»»

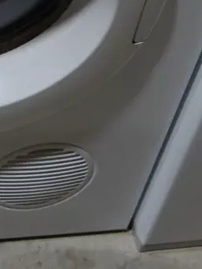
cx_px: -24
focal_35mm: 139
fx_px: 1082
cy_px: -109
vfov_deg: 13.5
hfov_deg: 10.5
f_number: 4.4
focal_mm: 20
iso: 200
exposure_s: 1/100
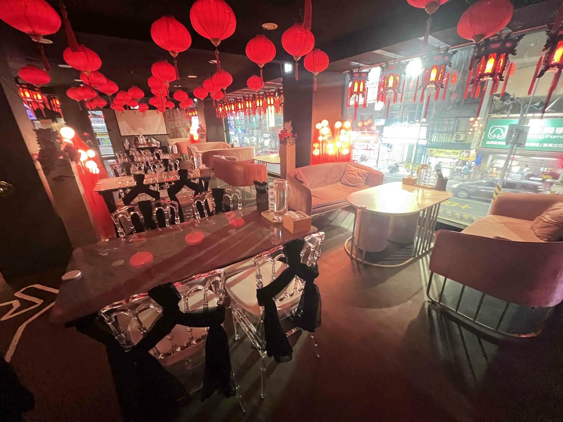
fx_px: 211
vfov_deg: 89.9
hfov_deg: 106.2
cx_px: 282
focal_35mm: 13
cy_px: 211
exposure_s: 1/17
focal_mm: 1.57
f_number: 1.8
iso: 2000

««
»»

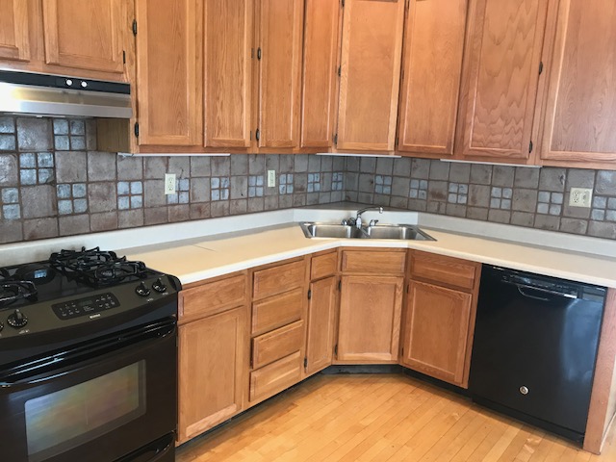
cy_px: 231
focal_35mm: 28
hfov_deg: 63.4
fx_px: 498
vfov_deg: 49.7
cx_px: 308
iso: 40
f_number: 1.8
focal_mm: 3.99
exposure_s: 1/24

««

What is being asked:
Proceeding from the line containing "hfov_deg: 63.4" through the line containing "exposure_s: 1/24", transcribe the lines above exactly, both end lines included.

Exercise answer:
hfov_deg: 63.4
fx_px: 498
vfov_deg: 49.7
cx_px: 308
iso: 40
f_number: 1.8
focal_mm: 3.99
exposure_s: 1/24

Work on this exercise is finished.